Many developers are increasingly rejecting turnkey projects due to the huge financial outlay needed and other operational challenges, despite reduction in new commercial developments.

Turnkey projects are a delivery method in which a contractor works with a project owner under a single contract to complete all project stages from detail engineering through construction. Over the years, it was the most practical and convenient solution, especially for small and medium scale projects looking for rapid and not complex project implementation.

The Guardian learnt that project owners, who want to accelerate their commercial properties developments offer differential service contracts to their contractors, making their property much more attractive on the market, as the turnkey solution frees clients from bureaucratic complications, and long processes.

However, experts disclosed that the major hindrance in deploying the model is the price volatility, which can worsen issues with project budgets and cost overruns.

The Managing Partner, RefinHomes, Mr. Kazeem Owolabi, observed that the housing development used to be through a turnkey model. However, he said, the concept became cost inefficient; hence, developers and other players jettisoned it.

He argued that a major challenge is the volatility in the prices of materials in the market, mostly for the contractors and builders. “For instance, the contractor and developer might at the beginning agree they will undertake a project for N250 million, but while carrying out the project, the project may become as high as N400 million.

“What this means is that the contractor may deliver projects of less value in materials to keep within the agreed limit of N250 million.
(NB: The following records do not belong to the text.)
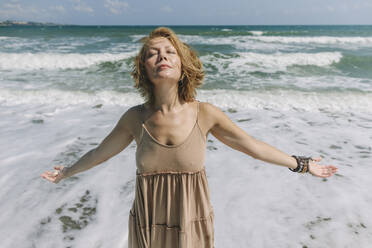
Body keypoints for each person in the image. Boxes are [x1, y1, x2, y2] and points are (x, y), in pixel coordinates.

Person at [41, 27, 338, 248]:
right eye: (152, 54)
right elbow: (100, 153)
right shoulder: (135, 118)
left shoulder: (206, 114)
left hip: (191, 225)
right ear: (144, 68)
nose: (161, 56)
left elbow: (252, 147)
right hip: (148, 225)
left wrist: (301, 164)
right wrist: (67, 172)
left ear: (183, 64)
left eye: (170, 52)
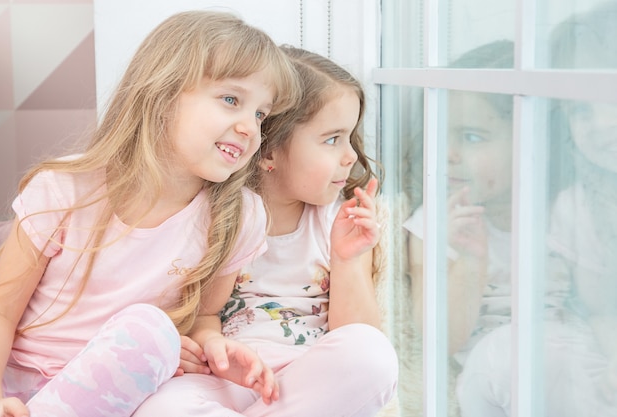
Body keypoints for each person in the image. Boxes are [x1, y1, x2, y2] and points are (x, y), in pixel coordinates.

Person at [0, 10, 300, 417]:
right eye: (231, 100)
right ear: (163, 94)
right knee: (152, 330)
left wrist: (212, 344)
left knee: (154, 333)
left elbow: (205, 313)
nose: (250, 127)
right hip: (18, 387)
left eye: (261, 114)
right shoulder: (64, 189)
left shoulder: (239, 215)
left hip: (120, 395)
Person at [133, 46, 398, 417]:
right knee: (160, 408)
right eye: (332, 139)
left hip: (310, 381)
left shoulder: (338, 221)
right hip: (229, 377)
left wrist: (347, 258)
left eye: (351, 138)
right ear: (269, 150)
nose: (351, 155)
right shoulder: (218, 214)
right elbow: (200, 315)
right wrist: (214, 347)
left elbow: (357, 334)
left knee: (373, 355)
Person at [404, 39, 572, 416]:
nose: (448, 154)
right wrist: (468, 262)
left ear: (533, 139)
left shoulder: (565, 212)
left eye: (472, 137)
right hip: (493, 378)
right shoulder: (432, 224)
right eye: (442, 133)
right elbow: (439, 340)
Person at [545, 1, 617, 414]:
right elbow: (601, 310)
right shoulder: (577, 205)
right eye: (581, 110)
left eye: (611, 98)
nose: (601, 123)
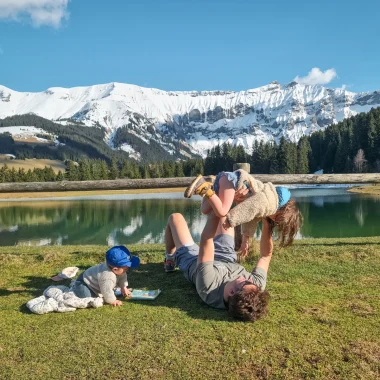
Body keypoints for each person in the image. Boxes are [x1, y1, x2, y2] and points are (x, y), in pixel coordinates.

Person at [164, 205, 273, 322]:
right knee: (225, 213)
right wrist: (267, 222)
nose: (250, 279)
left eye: (246, 282)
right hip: (226, 257)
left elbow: (207, 239)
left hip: (194, 260)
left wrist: (215, 209)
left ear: (231, 292)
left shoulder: (209, 286)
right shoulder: (254, 287)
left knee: (175, 218)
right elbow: (265, 256)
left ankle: (170, 257)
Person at [184, 169, 302, 257]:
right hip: (232, 182)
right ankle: (204, 188)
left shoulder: (268, 202)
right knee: (222, 211)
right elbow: (250, 208)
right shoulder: (268, 203)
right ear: (279, 212)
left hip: (227, 181)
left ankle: (209, 183)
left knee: (205, 209)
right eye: (276, 220)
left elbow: (251, 218)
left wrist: (246, 239)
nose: (273, 221)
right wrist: (231, 220)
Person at [72, 245, 140, 306]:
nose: (127, 269)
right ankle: (75, 288)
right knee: (87, 297)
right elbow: (106, 290)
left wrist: (123, 287)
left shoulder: (117, 270)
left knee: (102, 291)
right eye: (125, 268)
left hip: (90, 279)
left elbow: (123, 277)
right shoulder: (107, 276)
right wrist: (113, 300)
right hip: (84, 284)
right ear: (115, 269)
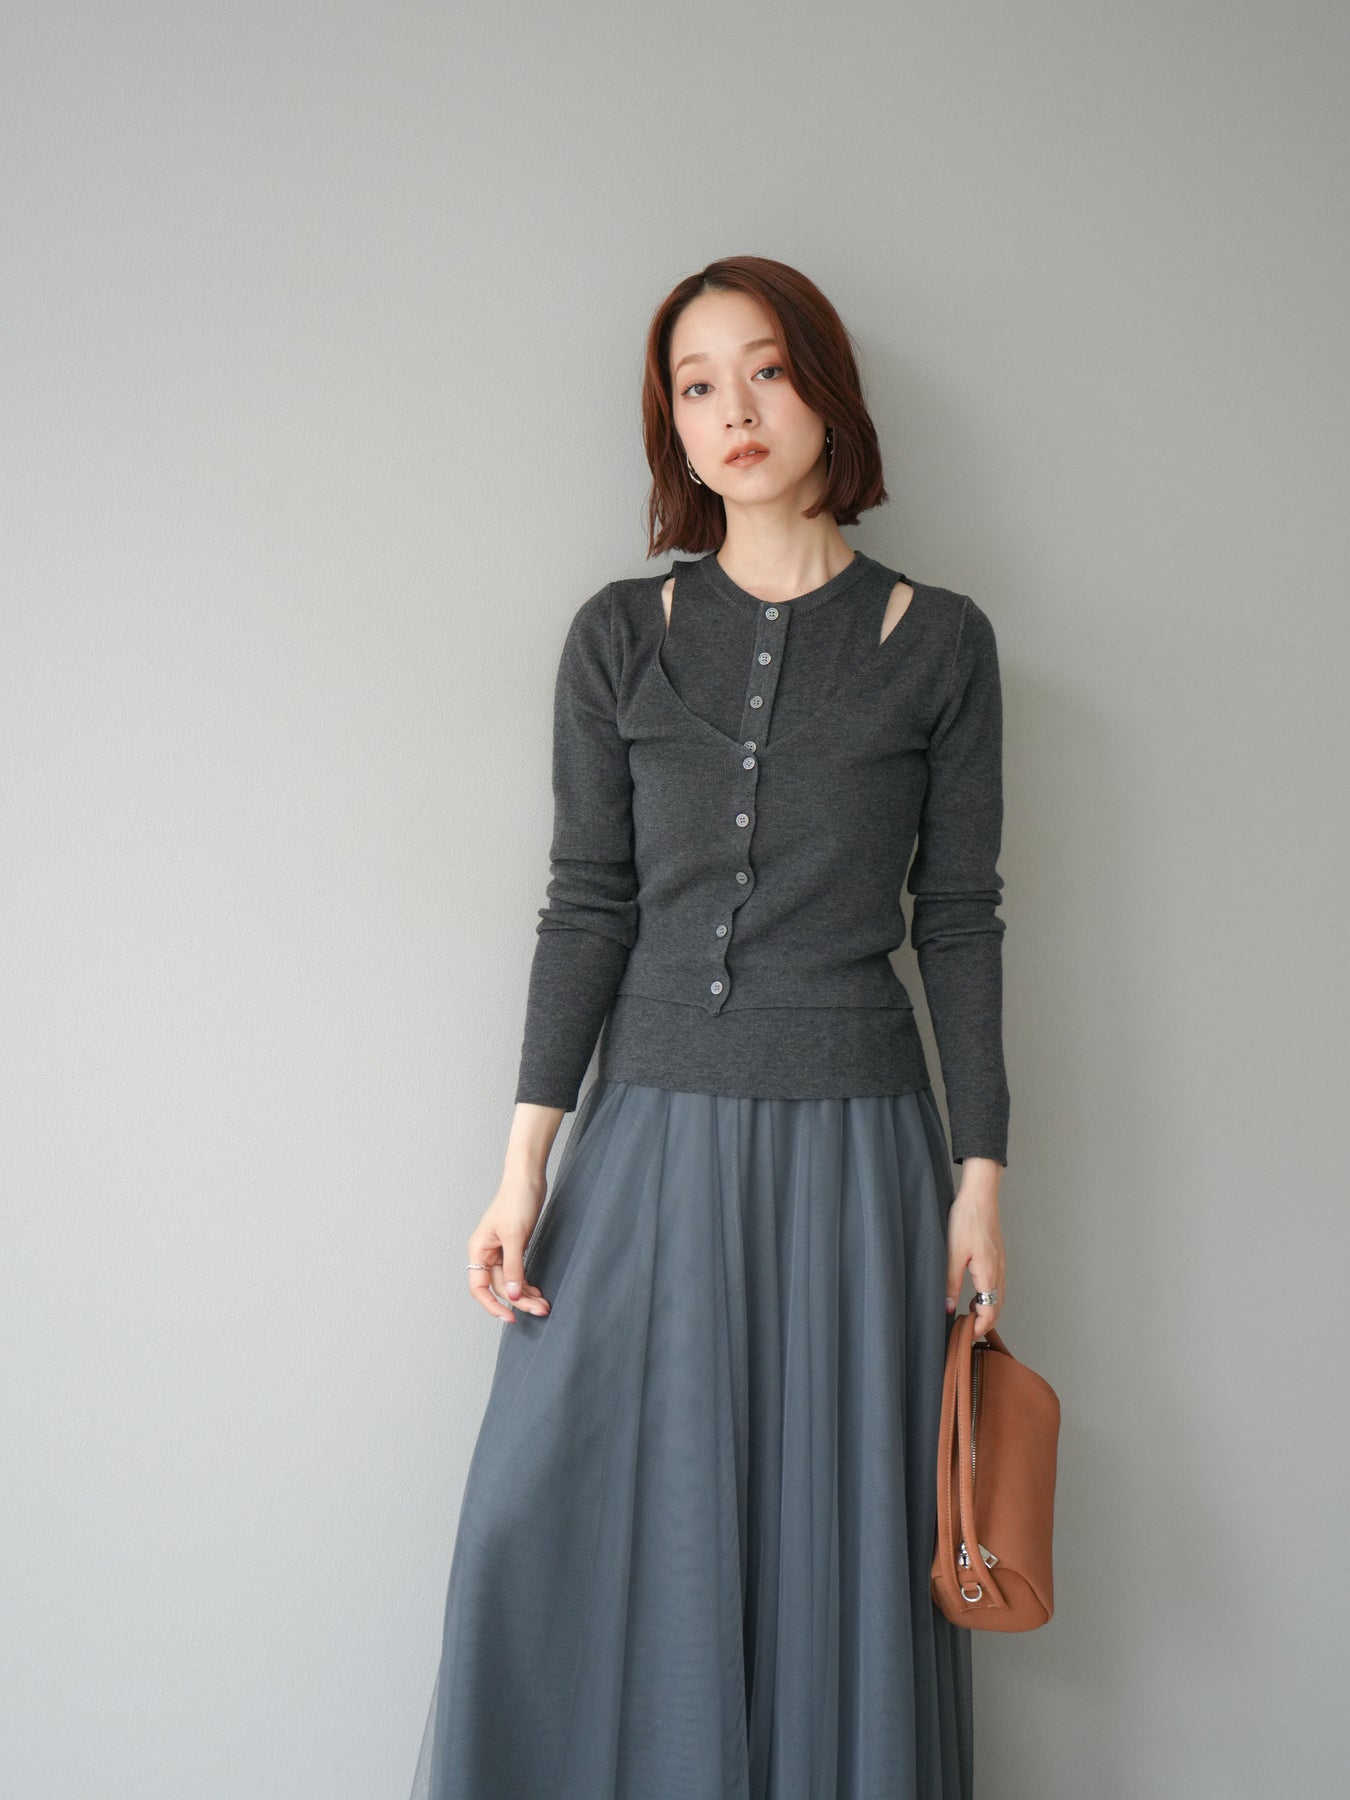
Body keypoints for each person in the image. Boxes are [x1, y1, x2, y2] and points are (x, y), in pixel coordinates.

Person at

Turnkey concept is like a Bill of Quantity Project (BoQ) with agreement between the property owner and the contractor, in which the contractor will be paid a ‘one-time’ huge sum of money to do a project and deliver it in record time to the owner,” Owolabi said.

He said the advantage is that the builders can buy all the materials at once but there could be challenges, which may warrant the money for the project being used to execute other projects and using inferior products in the construction site.

“Developers now prefer incremental project development or building to guarantee quality in project delivery because trust can be an issue in the course of the project,” he said.

Former Chairman, Nigerian Institution of Estate Surveyors and Valuers (NIESV), Mr. Dotun Bamigbola, said there has been interference by project owners to ensure maximum profitability in real estate developments, which negate the principle of the turnkey project.

He said real estate projects specifically require minimum, specialised and technical engineering inputs, hence, limit the desire for turnkey as it may be considered expensive in that regard.

“Turnkey projects need huge financing and the kind of engineering expertise to be deployed is also crucial to get finance. It is those infrastructure projects like building a bridge and others that require highly specialised engineering skills, that now use the turnkey concept,” he said.

The Head of Research, Diya, Fatimilehin & Company, Mr. Tola Oyenekan, pointed out that most times, turnkey projects are usually broad, adding that the absence of the right contractors often makes the model unattractive and could trigger issues that might affect projects.

Oyenekan said some developers are still embracing the turnkey projects but not at a rapid scale because developers and project owners are now more involved in project execution and delivery than what was obtainable.

He called for improved professionalism and awareness regarding turnkey projects.